11 U.S.C. § 552(b). Since accounts receivable generated after commencement of the case are in no way proceeds, product, offspring, rents or profits of prepetition *727 accounts receivable, First National's security interest, pursuant to the Assignment and Pledge of Accounts Receivable, does not extend to postpetition receivables under section 552(b).

In its brief, First National claims to hold a mortgage on virtually all of Tri-Collar's prepetition inventory and equipment. To the extent Tri-Collar's postpetition receivables represent proceeds, product, offspring, rents or profits of such prepetition property over which First National holds a valid lien, section 552(b) might operate to extend the lien to Tri-Collar's postpetition receivables. The extent of such a lien would, of course, be subject to the exceptions stated in section 552(b). No evidence concerning this issue has been offered to the court. Additionally, by agreement of the parties, this issue is not before the court at this time. For these reasons, the court will refrain from making any determination of this issue.

First National's brief indicates a number of equitable grounds for allowing the Assignment and Pledge of Accounts Receivable to extend to receivables generated by Tri-Collar after commencement of the case.
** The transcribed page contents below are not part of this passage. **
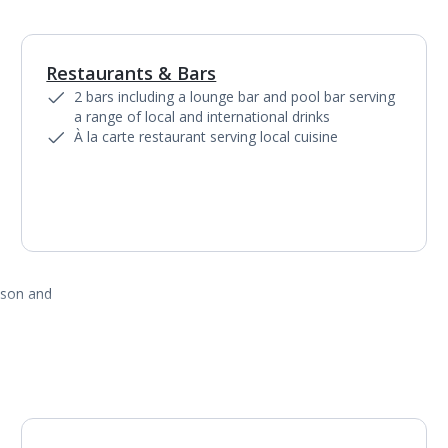
Restaurants & Bars
1
of
2
2 bars including a lounge bar and pool bar serving
a range of local and international drinks
À la carte restaurant serving local cuisine
ason and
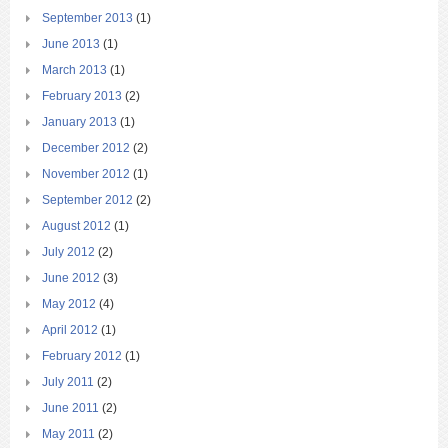
September 2013
(1)
June 2013
(1)
March 2013
(1)
February 2013
(2)
January 2013
(1)
December 2012
(2)
November 2012
(1)
September 2012
(2)
August 2012
(1)
July 2012
(2)
June 2012
(3)
May 2012
(4)
April 2012
(1)
February 2012
(1)
July 2011
(2)
June 2011
(2)
May 2011
(2)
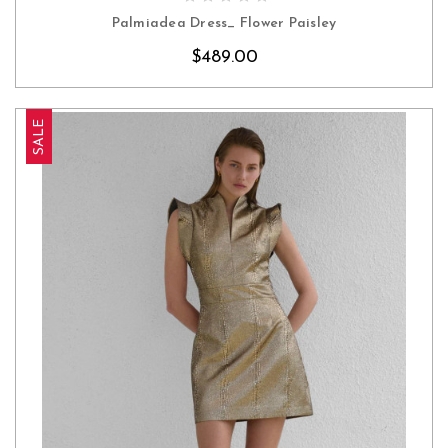
Palmiadea Dress_ Flower Paisley
$489.00
SALE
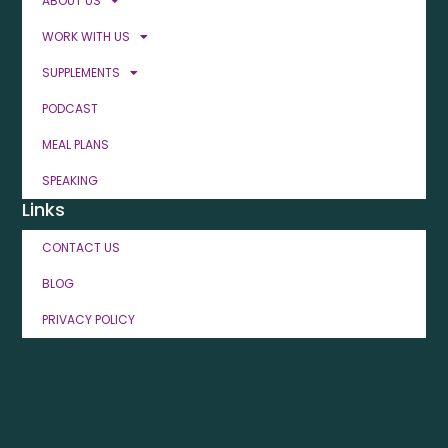
ABOUT US
WORK WITH US
SUPPLEMENTS
PODCAST
MEAL PLANS
SPEAKING
Links
CONTACT US
BLOG
PRIVACY POLICY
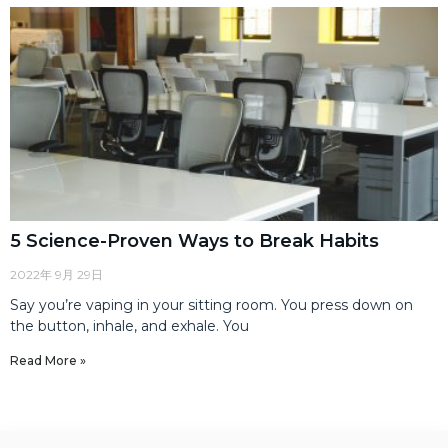
5 Science-Proven Ways to Break Habits
2022年 9月 29日
Say you’re vaping in your sitting room. You press down on
the button, inhale, and exhale. You
Read More »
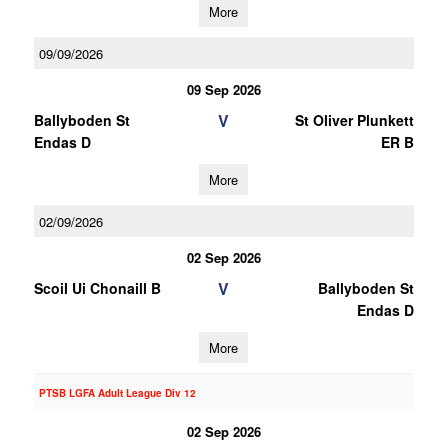
More
09/09/2026
09 Sep 2026
V
Ballyboden St
St Oliver Plunkett
Endas D
ER B
More
02/09/2026
02 Sep 2026
V
Scoil Ui Chonaill B
Ballyboden St
Endas D
More
PTSB LGFA Adult League Div 12
02 Sep 2026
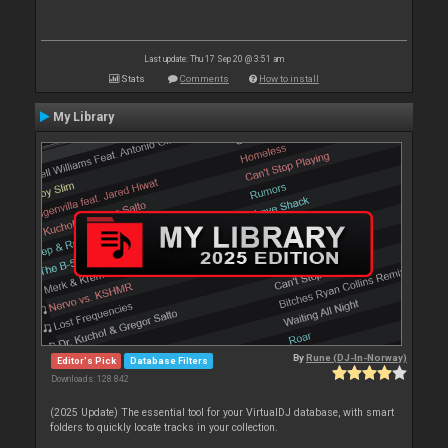
Last update: Thu 17 Sep 20 @ 3:51 am
Stats
Comments
How to install
My Library
By
Rune (DJ-In-Norway)
Editor's Pick
Database Filters
Downloads: 128 842
(2025 Update) The essential tool for your VirtualDJ database, with smart
folders to quickly locate tracks in your collection.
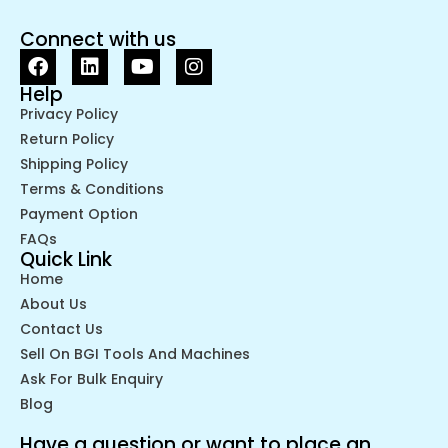
Connect with us
Help
Privacy Policy
Return Policy
Shipping Policy
Terms & Conditions
Payment Option
FAQs
Quick Link
Home
About Us
Contact Us
Sell On BGI Tools And Machines
Ask For Bulk Enquiry
Blog
Have a question or want to place an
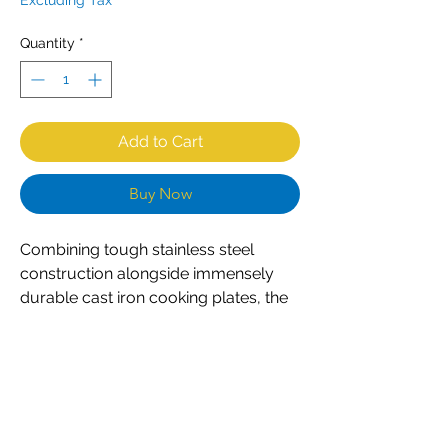
Excluding Tax
Quantity
*
Add to Cart
Buy Now
Combining tough stainless steel
construction alongside immensely
durable cast iron cooking plates, the
CombiSteel M25 contact grill is an
excellent choice for any professional
caterer. Designed for constant
everyday use, the grill is both
powerful and easy to use. Simple dial
controls ensure accurate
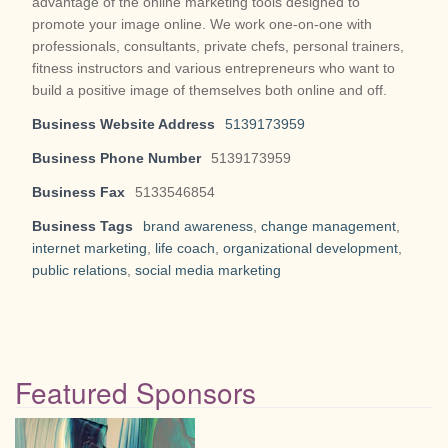
advantage of the online marketing tools designed to
promote your image online. We work one-on-one with
professionals, consultants, private chefs, personal trainers,
fitness instructors and various entrepreneurs who want to
build a positive image of themselves both online and off.
Business Website Address
5139173959
Business Phone Number
5139173959
Business Fax
5133546854
Business Tags
brand awareness
,
change management
,
internet marketing
,
life coach
,
organizational development
,
public relations
,
social media marketing
Featured Sponsors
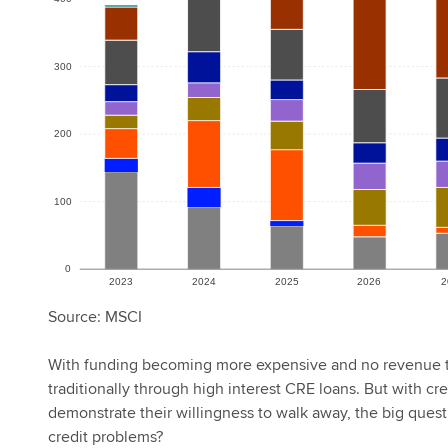
Source: MSCI
With funding becoming more expensive and no revenue t
traditionally through high interest CRE loans. But with 
demonstrate their willingness to walk away, the big quest
credit problems?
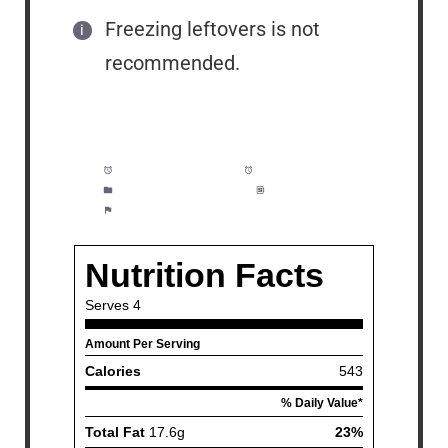
Freezing leftovers is not
recommended.
Prep Time:
5 minutes
Cook Time:
20 minutes
Category:
Dinner, Pasta
Method:
Easy
Cuisine:
Seafood, Pasta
Section 522(b), however, only allows the court, "based on the equities of the case", to vary the extent to which a prepetition security interest attaches to proceeds, product, offspring, rents, or profits of prepetition property.

The court does not believe that equitable considerations justify allowing a prepetition security interest to extend to after-acquired property in this case. According to Collier on Bankruptcy, "[n]either the general rule of section 552(a) nor the exception of section 552(b) is subject expressly to the broad powers of the court under section 105(a) or under 28 U.S.C. §§ 1481 and 1651". 4 Collier on Bankruptcy ¶ 552.01, n. 2, at 552-3 (15th ed.). Section 105(a) of the Bankruptcy Code gives the bankruptcy court discretion to "issue any order, process, or judgment that is necessary or appropriate to carry out the provisions of this title". An order allowing a prepetition security interest to extend to property acquired by the debtor after commencement of the case would be in contravention of section 552(a) and its goal of bolstering the debtor's fresh start. See id., n. 1, at 552-1 through 552-2.

For the foregoing reasons, the court is of the opinion that the Assignment and Pledge of Accounts Receivable executed by Tri-Collar and First National prior to the commencement of the case does not extend to accounts receivable generated by Tri-Collar after the filing of its petition for relief under Chapter 11 of the Bankruptcy Code.

NOTES

[1] An example of such a case is Harris v. Farmers Home Administration (In re Bargstedt), 7 B.R. 556 (M.D.Ga.Bkrtcy.1980). The Chapter 7 debtor had made a prepetition assignment of $4,100.00 per month of the purchase price due or to become due to it for sales of milk. The assignee received the last payment 17 days after the filing of the petition. The court found that because the assignment was valid, the payment was not property of the estate and not recoverable by the trustee. The facts given in the opinion do not indicate whether the milk was produced and sold before or after the commencement of the case. Thus, it is not clear, and, in this court's opinion, not likely, that the Barstedt decision allowed a prepetition security interest to extend to property acquired by the debtor after the commencement of the case.